====== Source material ======

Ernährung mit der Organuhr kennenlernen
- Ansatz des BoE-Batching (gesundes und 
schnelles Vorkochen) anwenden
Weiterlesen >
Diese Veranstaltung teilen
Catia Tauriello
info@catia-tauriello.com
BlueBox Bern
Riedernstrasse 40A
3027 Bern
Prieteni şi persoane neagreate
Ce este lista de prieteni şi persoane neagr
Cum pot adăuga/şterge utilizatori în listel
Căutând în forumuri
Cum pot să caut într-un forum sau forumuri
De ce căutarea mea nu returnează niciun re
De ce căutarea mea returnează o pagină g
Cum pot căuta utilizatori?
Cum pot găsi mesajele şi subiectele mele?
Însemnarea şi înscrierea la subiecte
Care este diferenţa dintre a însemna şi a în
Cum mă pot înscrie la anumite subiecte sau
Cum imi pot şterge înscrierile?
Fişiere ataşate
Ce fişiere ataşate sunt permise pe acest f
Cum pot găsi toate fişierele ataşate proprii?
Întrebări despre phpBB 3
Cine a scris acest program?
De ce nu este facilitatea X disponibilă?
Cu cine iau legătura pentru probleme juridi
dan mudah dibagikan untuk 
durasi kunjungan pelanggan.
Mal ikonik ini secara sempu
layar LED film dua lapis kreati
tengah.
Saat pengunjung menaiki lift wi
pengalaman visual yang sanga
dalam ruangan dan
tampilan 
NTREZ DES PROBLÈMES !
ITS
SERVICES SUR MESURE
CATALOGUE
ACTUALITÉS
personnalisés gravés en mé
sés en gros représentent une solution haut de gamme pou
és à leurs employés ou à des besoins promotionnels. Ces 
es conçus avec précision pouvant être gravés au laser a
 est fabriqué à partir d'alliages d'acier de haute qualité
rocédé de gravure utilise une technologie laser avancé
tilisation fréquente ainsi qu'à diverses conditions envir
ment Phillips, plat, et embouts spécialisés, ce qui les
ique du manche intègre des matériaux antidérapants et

======

Task description: Switch "Bern" to "Zürich" in everything from the first line down to the line containing "es conçus avec", changing nothing else. Give back only those lines.

Answer to the exercise:
Ernährung mit der Organuhr kennenlernen
- Ansatz des BoE-Batching (gesundes und 
schnelles Vorkochen) anwenden
Weiterlesen >
Diese Veranstaltung teilen
Catia Tauriello
info@catia-tauriello.com
BlueBox Zürich
Riedernstrasse 40A
3027 Zürich
Prieteni şi persoane neagreate
Ce este lista de prieteni şi persoane neagr
Cum pot adăuga/şterge utilizatori în listel
Căutând în forumuri
Cum pot să caut într-un forum sau forumuri
De ce căutarea mea nu returnează niciun re
De ce căutarea mea returnează o pagină g
Cum pot căuta utilizatori?
Cum pot găsi mesajele şi subiectele mele?
Însemnarea şi înscrierea la subiecte
Care este diferenţa dintre a însemna şi a în
Cum mă pot înscrie la anumite subiecte sau
Cum imi pot şterge înscrierile?
Fişiere ataşate
Ce fişiere ataşate sunt permise pe acest f
Cum pot găsi toate fişierele ataşate proprii?
Întrebări despre phpBB 3
Cine a scris acest program?
De ce nu este facilitatea X disponibilă?
Cu cine iau legătura pentru probleme juridi
dan mudah dibagikan untuk 
durasi kunjungan pelanggan.
Mal ikonik ini secara sempu
layar LED film dua lapis kreati
tengah.
Saat pengunjung menaiki lift wi
pengalaman visual yang sanga
dalam ruangan dan
tampilan 
NTREZ DES PROBLÈMES !
ITS
SERVICES SUR MESURE
CATALOGUE
ACTUALITÉS
personnalisés gravés en mé
sés en gros représentent une solution haut de gamme pou
és à leurs employés ou à des besoins promotionnels. Ces 
es conçus avec précision pouvant être gravés au laser a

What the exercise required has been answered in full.